> WHAT TO DO:
Nothing should be omitted: restate the full listing word for word.

> RECORDS FOR THIS TASK:
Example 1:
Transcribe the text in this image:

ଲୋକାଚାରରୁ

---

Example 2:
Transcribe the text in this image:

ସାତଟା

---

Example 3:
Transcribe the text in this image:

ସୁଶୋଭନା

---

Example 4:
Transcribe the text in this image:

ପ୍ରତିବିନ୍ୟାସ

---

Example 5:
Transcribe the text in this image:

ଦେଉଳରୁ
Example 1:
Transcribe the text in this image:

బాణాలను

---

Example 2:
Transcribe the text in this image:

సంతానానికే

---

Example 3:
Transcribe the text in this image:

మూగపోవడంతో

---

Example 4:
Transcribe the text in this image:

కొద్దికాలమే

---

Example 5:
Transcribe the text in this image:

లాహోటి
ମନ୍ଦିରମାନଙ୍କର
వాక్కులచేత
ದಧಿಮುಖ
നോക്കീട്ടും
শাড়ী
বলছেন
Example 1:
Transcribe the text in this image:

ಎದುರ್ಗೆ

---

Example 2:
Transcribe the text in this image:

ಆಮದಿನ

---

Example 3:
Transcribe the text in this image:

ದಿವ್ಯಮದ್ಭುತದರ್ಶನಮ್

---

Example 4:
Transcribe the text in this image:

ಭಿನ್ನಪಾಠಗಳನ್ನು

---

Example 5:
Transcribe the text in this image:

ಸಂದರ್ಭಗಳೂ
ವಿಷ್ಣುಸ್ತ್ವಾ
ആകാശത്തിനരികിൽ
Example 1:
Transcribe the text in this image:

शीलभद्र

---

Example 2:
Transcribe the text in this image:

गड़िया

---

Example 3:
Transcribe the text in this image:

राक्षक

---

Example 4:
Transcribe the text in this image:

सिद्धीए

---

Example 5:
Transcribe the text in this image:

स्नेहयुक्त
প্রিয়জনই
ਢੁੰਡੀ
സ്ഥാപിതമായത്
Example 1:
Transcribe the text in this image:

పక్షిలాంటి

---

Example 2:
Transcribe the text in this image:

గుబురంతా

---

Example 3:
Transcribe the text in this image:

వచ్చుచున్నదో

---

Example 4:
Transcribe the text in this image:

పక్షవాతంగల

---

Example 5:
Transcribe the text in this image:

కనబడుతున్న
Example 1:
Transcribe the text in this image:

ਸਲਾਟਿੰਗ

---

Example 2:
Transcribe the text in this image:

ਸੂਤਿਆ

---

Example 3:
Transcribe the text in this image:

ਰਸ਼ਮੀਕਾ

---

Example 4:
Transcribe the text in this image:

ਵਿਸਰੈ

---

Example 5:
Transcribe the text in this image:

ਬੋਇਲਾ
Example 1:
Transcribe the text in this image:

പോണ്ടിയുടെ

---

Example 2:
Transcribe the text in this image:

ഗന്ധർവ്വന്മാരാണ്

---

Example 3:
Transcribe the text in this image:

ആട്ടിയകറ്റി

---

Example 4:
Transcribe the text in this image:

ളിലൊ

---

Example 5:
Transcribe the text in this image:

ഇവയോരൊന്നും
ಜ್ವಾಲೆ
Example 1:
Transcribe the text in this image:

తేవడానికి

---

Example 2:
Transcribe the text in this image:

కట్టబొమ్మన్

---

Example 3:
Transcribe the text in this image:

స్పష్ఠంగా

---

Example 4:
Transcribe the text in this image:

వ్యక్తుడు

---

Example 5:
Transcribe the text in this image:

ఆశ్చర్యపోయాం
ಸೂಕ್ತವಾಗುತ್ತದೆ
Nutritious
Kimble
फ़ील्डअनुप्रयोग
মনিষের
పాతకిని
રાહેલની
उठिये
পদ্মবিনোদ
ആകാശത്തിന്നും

> RESPONSE BELOW:
Example 1:
Transcribe the text in this image:

ଲୋକାଚାରରୁ

---

Example 2:
Transcribe the text in this image:

ସାତଟା

---

Example 3:
Transcribe the text in this image:

ସୁଶୋଭନା

---

Example 4:
Transcribe the text in this image:

ପ୍ରତିବିନ୍ୟାସ

---

Example 5:
Transcribe the text in this image:

ଦେଉଳରୁ
Example 1:
Transcribe the text in this image:

బాణాలను

---

Example 2:
Transcribe the text in this image:

సంతానానికే

---

Example 3:
Transcribe the text in this image:

మూగపోవడంతో

---

Example 4:
Transcribe the text in this image:

కొద్దికాలమే

---

Example 5:
Transcribe the text in this image:

లాహోటి
ମନ୍ଦିରମାନଙ୍କର
వాక్కులచేత
ದಧಿಮುಖ
നോക്കീട്ടും
শাড়ী
বলছেন
Example 1:
Transcribe the text in this image:

ಎದುರ್ಗೆ

---

Example 2:
Transcribe the text in this image:

ಆಮದಿನ

---

Example 3:
Transcribe the text in this image:

ದಿವ್ಯಮದ್ಭುತದರ್ಶನಮ್

---

Example 4:
Transcribe the text in this image:

ಭಿನ್ನಪಾಠಗಳನ್ನು

---

Example 5:
Transcribe the text in this image:

ಸಂದರ್ಭಗಳೂ
ವಿಷ್ಣುಸ್ತ್ವಾ
ആകാശത്തിനരികിൽ
Example 1:
Transcribe the text in this image:

शीलभद्र

---

Example 2:
Transcribe the text in this image:

गड़िया

---

Example 3:
Transcribe the text in this image:

राक्षक

---

Example 4:
Transcribe the text in this image:

सिद्धीए

---

Example 5:
Transcribe the text in this image:

स्नेहयुक्त
প্রিয়জনই
ਢੁੰਡੀ
സ്ഥാപിതമായത്
Example 1:
Transcribe the text in this image:

పక్షిలాంటి

---

Example 2:
Transcribe the text in this image:

గుబురంతా

---

Example 3:
Transcribe the text in this image:

వచ్చుచున్నదో

---

Example 4:
Transcribe the text in this image:

పక్షవాతంగల

---

Example 5:
Transcribe the text in this image:

కనబడుతున్న
Example 1:
Transcribe the text in this image:

ਸਲਾਟਿੰਗ

---

Example 2:
Transcribe the text in this image:

ਸੂਤਿਆ

---

Example 3:
Transcribe the text in this image:

ਰਸ਼ਮੀਕਾ

---

Example 4:
Transcribe the text in this image:

ਵਿਸਰੈ

---

Example 5:
Transcribe the text in this image:

ਬੋਇਲਾ
Example 1:
Transcribe the text in this image:

പോണ്ടിയുടെ

---

Example 2:
Transcribe the text in this image:

ഗന്ധർവ്വന്മാരാണ്

---

Example 3:
Transcribe the text in this image:

ആട്ടിയകറ്റി

---

Example 4:
Transcribe the text in this image:

ളിലൊ

---

Example 5:
Transcribe the text in this image:

ഇവയോരൊന്നും
ಜ್ವಾಲೆ
Example 1:
Transcribe the text in this image:

తేవడానికి

---

Example 2:
Transcribe the text in this image:

కట్టబొమ్మన్

---

Example 3:
Transcribe the text in this image:

స్పష్ఠంగా

---

Example 4:
Transcribe the text in this image:

వ్యక్తుడు

---

Example 5:
Transcribe the text in this image:

ఆశ్చర్యపోయాం
ಸೂಕ್ತವಾಗುತ್ತದೆ
Nutritious
Kimble
फ़ील्डअनुप्रयोग
মনিষের
పాతకిని
રાહેલની
उठिये
পদ্মবিনোদ
ആകാശത്തിന്നും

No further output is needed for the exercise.